=== Begin Enclosure ===

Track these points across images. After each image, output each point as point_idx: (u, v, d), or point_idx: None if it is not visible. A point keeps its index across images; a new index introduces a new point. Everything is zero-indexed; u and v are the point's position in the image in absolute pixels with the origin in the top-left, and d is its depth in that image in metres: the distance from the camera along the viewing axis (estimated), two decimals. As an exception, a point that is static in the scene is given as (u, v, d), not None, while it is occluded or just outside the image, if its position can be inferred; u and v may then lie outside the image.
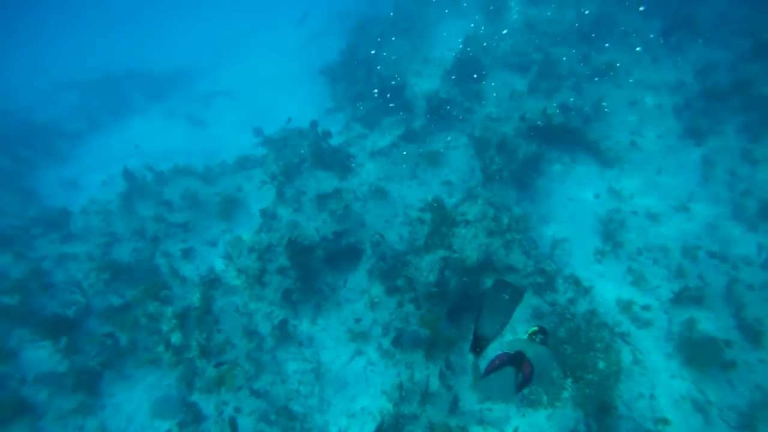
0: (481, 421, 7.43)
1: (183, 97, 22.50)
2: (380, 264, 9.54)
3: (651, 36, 14.95)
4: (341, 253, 10.09)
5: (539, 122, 11.76)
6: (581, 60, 14.24)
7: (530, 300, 8.77)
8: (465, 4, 18.31)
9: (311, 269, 9.76)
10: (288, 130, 13.36)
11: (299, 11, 23.26)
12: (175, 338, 9.05)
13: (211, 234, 11.55)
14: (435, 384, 7.86)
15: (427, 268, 8.86)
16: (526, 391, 7.43)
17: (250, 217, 11.81)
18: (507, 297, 5.34)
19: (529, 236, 9.75)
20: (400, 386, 7.88)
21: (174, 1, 41.48)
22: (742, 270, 9.12)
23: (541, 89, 13.52)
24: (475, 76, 14.60)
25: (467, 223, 9.33)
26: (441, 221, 9.52)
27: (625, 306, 8.75)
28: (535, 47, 14.82)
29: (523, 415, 7.50)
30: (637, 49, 13.60)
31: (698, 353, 7.78)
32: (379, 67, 16.28)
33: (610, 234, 10.23)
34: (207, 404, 8.24)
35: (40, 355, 9.44)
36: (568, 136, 12.12)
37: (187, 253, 11.05)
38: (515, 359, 5.06)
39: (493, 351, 5.38)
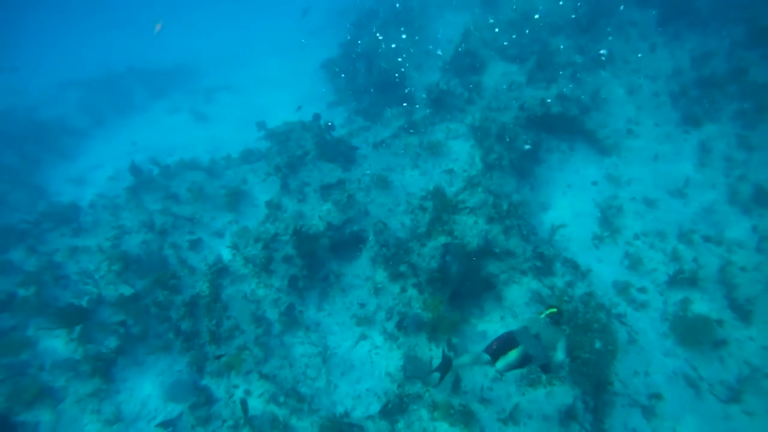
0: (483, 400, 7.71)
1: (186, 92, 22.74)
2: (383, 251, 9.81)
3: (648, 25, 15.08)
4: (345, 242, 10.37)
5: (538, 111, 11.97)
6: (579, 50, 14.41)
7: (530, 284, 9.03)
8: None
9: (316, 257, 10.04)
10: (291, 123, 13.59)
11: (300, 7, 23.38)
12: (185, 325, 9.37)
13: (218, 225, 11.83)
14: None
15: (429, 254, 9.14)
16: (525, 370, 7.73)
17: (256, 209, 12.09)
18: None
19: (528, 222, 10.01)
20: (404, 368, 8.17)
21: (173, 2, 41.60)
22: (735, 253, 9.37)
23: (540, 79, 13.70)
24: (476, 66, 14.80)
25: (468, 210, 9.59)
26: (442, 209, 9.78)
27: (622, 288, 9.01)
28: (533, 38, 14.99)
29: (523, 394, 7.78)
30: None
31: (692, 332, 8.05)
32: (379, 61, 16.48)
33: (608, 220, 10.48)
34: (218, 388, 8.56)
35: (56, 344, 9.77)
36: (566, 125, 12.34)
37: (195, 244, 11.33)
38: (506, 341, 5.50)
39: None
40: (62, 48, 37.04)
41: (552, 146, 12.27)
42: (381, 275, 9.64)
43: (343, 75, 17.53)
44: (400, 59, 16.56)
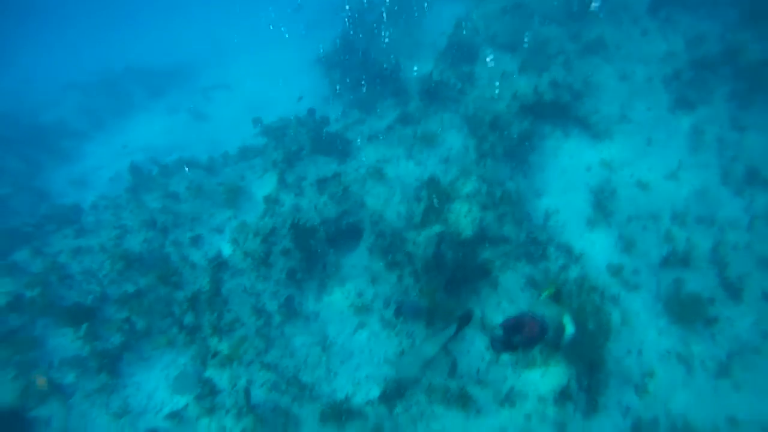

=== End Enclosure ===

**Assignment**
Give the listing above again exactly, minus any images.

**Output for this exercise**
Track these points across images. After each image, output each point as point_idx: (u, v, d), or point_idx: None if it is not visible. A point keeps its index across images; a new index introduces a new point. Everything is zero-indexed; u and v are the point's position in the image in absolute pixels with the origin in the top-left, and d is its depth in that image in metres: the distance from the camera along the viewing axis (estimated), two decimals. As an exception, a point that is static in the scene is given as (u, v, d), not None, while it is occluded or just outside the image, if its position can be inferred; u and v may then lie outside the image.
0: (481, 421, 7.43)
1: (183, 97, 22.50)
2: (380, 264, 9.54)
3: (651, 36, 14.95)
4: (341, 253, 10.09)
5: (539, 122, 11.76)
6: (581, 60, 14.24)
7: (530, 300, 8.77)
8: (465, 4, 18.31)
9: (311, 269, 9.76)
10: (288, 130, 13.36)
11: (299, 11, 23.26)
12: (175, 338, 9.05)
13: (211, 234, 11.55)
14: (435, 384, 7.86)
15: (427, 268, 8.86)
16: (526, 391, 7.43)
17: (250, 217, 11.81)
18: (507, 297, 5.34)
19: (529, 236, 9.75)
20: (400, 386, 7.88)
21: (174, 1, 41.48)
22: (742, 270, 9.12)
23: (541, 89, 13.52)
24: (475, 76, 14.60)
25: (467, 223, 9.33)
26: (441, 221, 9.52)
27: (625, 306, 8.75)
28: (535, 47, 14.82)
29: (523, 415, 7.50)
30: (637, 49, 13.60)
31: (698, 353, 7.78)
32: (379, 67, 16.28)
33: (610, 234, 10.23)
34: (207, 404, 8.24)
35: (40, 355, 9.44)
36: (568, 136, 12.12)
37: (187, 253, 11.05)
38: (515, 359, 5.06)
39: (493, 351, 5.38)
0: (483, 400, 7.71)
1: (186, 92, 22.74)
2: (383, 251, 9.81)
3: (648, 25, 15.08)
4: (345, 242, 10.37)
5: (538, 111, 11.97)
6: (579, 50, 14.41)
7: (530, 284, 9.03)
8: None
9: (316, 257, 10.04)
10: (291, 123, 13.59)
11: (300, 7, 23.38)
12: (185, 325, 9.37)
13: (218, 225, 11.83)
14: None
15: (429, 254, 9.14)
16: (525, 370, 7.73)
17: (256, 209, 12.09)
18: None
19: (528, 222, 10.01)
20: (404, 368, 8.17)
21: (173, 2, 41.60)
22: (735, 253, 9.37)
23: (540, 79, 13.70)
24: (476, 66, 14.80)
25: (468, 210, 9.59)
26: (442, 209, 9.78)
27: (622, 288, 9.01)
28: (533, 38, 14.99)
29: (523, 394, 7.78)
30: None
31: (692, 332, 8.05)
32: (379, 61, 16.48)
33: (608, 220, 10.48)
34: (218, 388, 8.56)
35: (56, 344, 9.77)
36: (566, 125, 12.34)
37: (195, 244, 11.33)
38: (506, 341, 5.50)
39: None
40: (62, 48, 37.04)
41: (552, 146, 12.27)
42: (381, 275, 9.64)
43: (343, 75, 17.53)
44: (400, 59, 16.56)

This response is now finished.